(BRIEF)
Only the stretch of the listing below that runs from the line with "- Everything will" through the line with "- If any of" is to be printed, exactly and with both ends.

___ GIVEN DATA

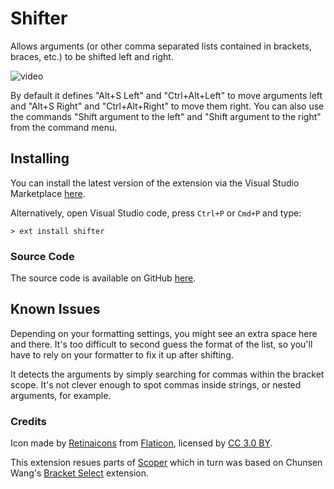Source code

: # Shifter

Allows arguments (or other comma separated lists contained in brackets, braces, etc.) to be shifted left and right.

![video](https://raw.githubusercontent.com/Gruntfuggly/shifter/master/shifter.gif)

By default it defines "Alt+S Left" and "Ctrl+Alt+Left" to move arguments left and "Alt+S Right" and "Ctrl+Alt+Right" to move them right. You can also use the commands "Shift argument to the left" and "Shift argument to the right" from the command menu.

## Installing

You can install the latest version of the extension via the Visual Studio Marketplace [here](https://marketplace.visualstudio.com/items?itemName=Gruntfuggly.shifter).

Alternatively, open Visual Studio code, press `Ctrl+P` or `Cmd+P` and type:

    > ext install shifter

### Source Code

The source code is available on GitHub [here](https://github.com/Gruntfuggly/shifter).

## Known Issues

Depending on your formatting settings, you might see an extra space here and there. It's too difficult to second guess the format of the list, so you'll have to rely on your formatter to fix it up after shifting.

It detects the arguments by simply searching for commas within the bracket scope. It's not clever enough to spot commas inside strings, or nested arguments, for example.

### Credits

Icon made by [Retinaicons](https://www.flaticon.com/authors/retinaicons) from [Flaticon](https://www.flaticon.com/), licensed by [CC 3.0 BY](http://creativecommons.org/licenses/by/3.0/).

This extension resues parts of [Scoper](https://marketplace.visualstudio.com/items?itemName=Gruntfuggly.scoper) which in turn was based on Chunsen Wang's [Bracket Select](https://marketplace.visualstudio.com/items?itemName=chunsen.bracket-select) extension.
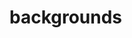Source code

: <!-- generated by markdown-notes-tree -->

# backgrounds

<!-- optional markdown-notes-tree directory description starts here -->

<!-- optional markdown-notes-tree directory description ends here -->


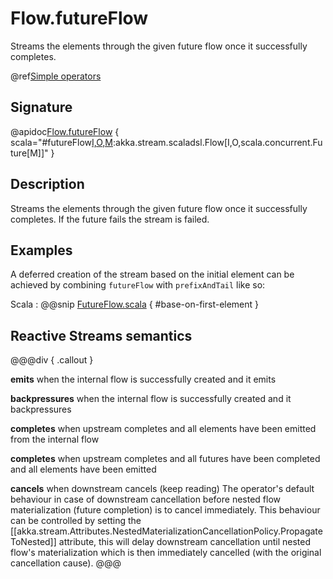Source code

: # Flow.futureFlow

Streams the elements through the given future flow once it successfully completes.

@ref[Simple operators](../index.md#simple-operators)

## Signature

@apidoc[Flow.futureFlow](Flow$) { scala="#futureFlow[I,O,M](flow:scala.concurrent.Future[akka.stream.scaladsl.Flow[I,O,M]]):akka.stream.scaladsl.Flow[I,O,scala.concurrent.Future[M]]" }


## Description

Streams the elements through the given future flow once it successfully completes. 
If the future fails the stream is failed.

## Examples

A deferred creation of the stream based on the initial element can be achieved by combining `futureFlow`
with `prefixAndTail` like so:

Scala
:   @@snip [FutureFlow.scala](/gemini-docs/src/test/scala/docs/stream/operators/flow/FutureFlow.scala) { #base-on-first-element }



## Reactive Streams semantics

@@@div { .callout }

**emits** when the internal flow is successfully created and it emits

**backpressures** when the internal flow is successfully created and it backpressures

**completes** when upstream completes and all elements have been emitted from the internal flow

**completes** when upstream completes and all futures have been completed and all elements have been emitted

**cancels** when downstream cancels (keep reading)
    The operator's default behaviour in case of downstream cancellation before nested flow materialization (future completion) is to cancel immediately.
     This behaviour can be controlled by setting the [[akka.stream.Attributes.NestedMaterializationCancellationPolicy.PropagateToNested]] attribute,
    this will delay downstream cancellation until nested flow's materialization which is then immediately cancelled (with the original cancellation cause).
@@@

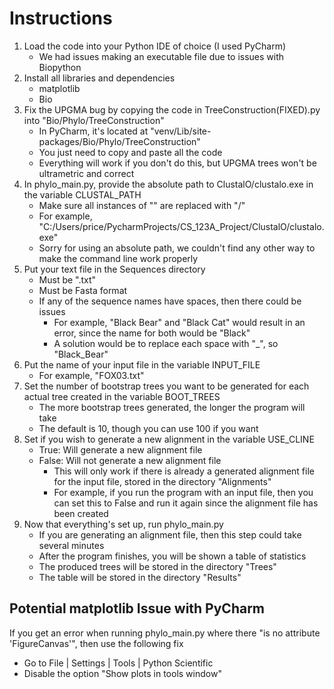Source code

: # Instructions

1) Load the code into your Python IDE of choice (I used PyCharm)
    - We had issues making an executable file due to issues with Biopython
2) Install all libraries and dependencies
    - matplotlib
    - Bio
3) Fix the UPGMA bug by copying the code in TreeConstruction(FIXED).py into "Bio/Phylo/TreeConstruction"
    - In PyCharm, it's located at "venv/Lib/site-packages/Bio/Phylo/TreeConstruction"
    - You just need to copy and paste all the code
    - Everything will work if you don't do this, but UPGMA trees won't be ultrametric and correct
4) In phylo_main.py, provide the absolute path to ClustalO/clustalo.exe in the variable CLUSTAL_PATH
    - Make sure all instances of "\" are replaced with "/"
    - For example, "C:/Users/price/PycharmProjects/CS_123A_Project/ClustalO/clustalo.exe"
    - Sorry for using an absolute path, we couldn't find any other way to make the command line work properly
5) Put your text file in the Sequences directory
    - Must be ".txt"
    - Must be Fasta format
    - If any of the sequence names have spaces, then there could be issues
      - For example, "Black Bear" and "Black Cat" would result in an error, since the name for both would be "Black"
      - A solution would be to replace each space with "_", so "Black_Bear"
6) Put the name of your input file in the variable INPUT_FILE
    - For example, "FOX03.txt"
8) Set the number of bootstrap trees you want to be generated for each actual tree created in the variable BOOT_TREES
    - The more bootstrap trees generated, the longer the program will take
    - The default is 10, though you can use 100 if you want
9) Set if you wish to generate a new alignment in the variable USE_CLINE
    - True: Will generate a new alignment file
    - False: Will not generate a new alignment file
      - This will only work if there is already a generated alignment file for the input file, stored in the directory "Alignments"
      - For example, if you run the program with an input file, then you can set this to False and run it again since the alignment file has been created
10) Now that everything's set up, run phylo_main.py
    - If you are generating an alignment file, then this step could take several minutes
    - After the program finishes, you will be shown a table of statistics
    - The produced trees will be stored in the directory "Trees"
    - The table will be stored in the directory "Results"

## Potential matplotlib Issue with PyCharm
If you get an error when running phylo_main.py where there "is no attribute 'FigureCanvas'", then use the following fix
- Go to File | Settings | Tools | Python Scientific
- Disable the option "Show plots in tools window"
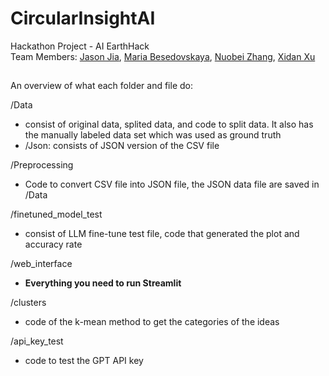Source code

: # CircularInsightAI
Hackathon Project - AI EarthHack <br>
Team Members: [Jason Jia](https://www.linkedin.com/in/jasonjiajs/), [Maria Besedovskaya](https://www.linkedin.com/in/mariabesedovskaya/), [Nuobei Zhang](https://www.linkedin.com/in/nuobeizhang/), [Xidan Xu](https://www.linkedin.com/in/xidan-xu/)

## 

An overview of what each folder and file do:

/Data
- consist of original data, splited data, and code to split data. It also has the manually labeled data set which was used as ground truth
- /Json: consists of JSON version of the CSV file

/Preprocessing
- Code to convert CSV file into JSON file, the JSON data file are saved in /Data

/finetuned_model_test
- consist of LLM fine-tune test file, code that generated the plot and accuracy rate

/web_interface
- **Everything you need to run Streamlit**

/clusters
- code of the k-mean method to get the categories of the ideas

/api_key_test
- code to test the GPT API key
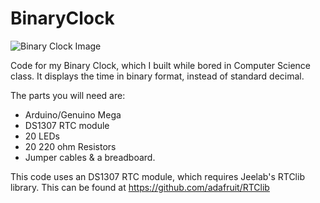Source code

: # BinaryClock
![Binary Clock Image](/images/binaryClock.png)

Code for my Binary Clock, which I built while bored in Computer Science class. It displays the time in binary format, instead of standard decimal. 

The parts you will need are: 
 - Arduino/Genuino Mega
 - DS1307 RTC module
 - 20 LEDs
 - 20 220 ohm Resistors
 - Jumper cables & a breadboard.


This code uses an DS1307 RTC module, which requires Jeelab's RTClib library. This can be found at https://github.com/adafruit/RTClib
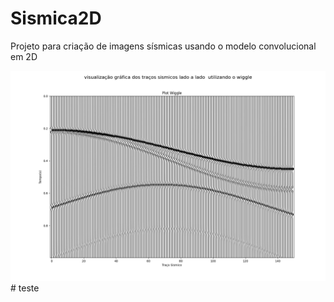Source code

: # Sismica2D

Projeto para criação de imagens sísmicas usando o modelo convolucional em 2D

![](src\SyntheticSeismicWiggle.png "Imagem") # teste
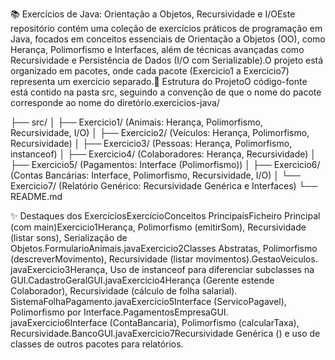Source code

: 📚 Exercícios de Java: Orientação a Objetos, Recursividade e I/OEste repositório contém uma coleção de exercícios práticos de programação em Java,
focados em conceitos essenciais de Orientação a Objetos (OO), como Herança, Polimorfismo e Interfaces, além de técnicas avançadas como Recursividade e Persistência de Dados (I/O com Serializable).O projeto está organizado em pacotes, 
onde cada pacote (Exercicio1 a Exercicio7) representa um exercício separado.📁 Estrutura do ProjetoO código-fonte está contido na pasta src, seguindo a convenção de que o nome do pacote corresponde ao nome do diretório.exercicios-java/


├── src/
│   ├── Exercicio1/ (Animais: Herança, Polimorfismo, Recursividade, I/O)
│   ├── Exercicio2/ (Veículos: Herança, Polimorfismo, Recursividade)
│   ├── Exercicio3/ (Pessoas: Herança, Polimorfismo, instanceof)
│   ├── Exercicio4/ (Colaboradores: Herança, Recursividade)
│   ├── Exercicio5/ (Pagamentos: Interface (Polimorfismo))
│   ├── Exercicio6/ (Contas Bancárias: Interface, Polimorfismo, Recursividade, I/O)
│   └── Exercicio7/ (Relatório Genérico: Recursividade Genérica e Interfaces)
└── README.md


✨ Destaques dos ExercíciosExercícioConceitos PrincipaisFicheiro Principal (com main)Exercicio1Herança, Polimorfismo (emitirSom), Recursividade (listar sons),
Serialização de Objetos.FormularioAnimais.javaExercicio2Classes Abstratas, Polimorfismo (descreverMovimento), Recursividade (listar movimentos).GestaoVeiculos.
javaExercicio3Herança, Uso de instanceof para diferenciar subclasses na GUI.CadastroGeralGUI.javaExercicio4Herança (Gerente estende Colaborador), Recursividade (cálculo de folha salarial).
SistemaFolhaPagamento.javaExercicio5Interface (ServicoPagavel), Polimorfismo por Interface.PagamentosEmpresaGUI.
javaExercicio6Interface (ContaBancaria), Polimorfismo (calcularTaxa), Recursividade.BancoGUI.javaExercicio7Recursividade Genérica (<T>) e uso de classes de outros pacotes para relatórios.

______

(ANSWER SECTION)
    - Everything will work if you don't do this, but UPGMA trees won't be ultrametric and correct
4) In phylo_main.py, provide the absolute path to ClustalO/clustalo.exe in the variable CLUSTAL_PATH
    - Make sure all instances of "\" are replaced with "/"
    - For example, "C:/Users/price/PycharmProjects/CS_123A_Project/ClustalO/clustalo.exe"
    - Sorry for using an absolute path, we couldn't find any other way to make the command line work properly
5) Put your text file in the Sequences directory
    - Must be ".txt"
    - Must be Fasta format
    - If any of the sequence names have spaces, then there could be issues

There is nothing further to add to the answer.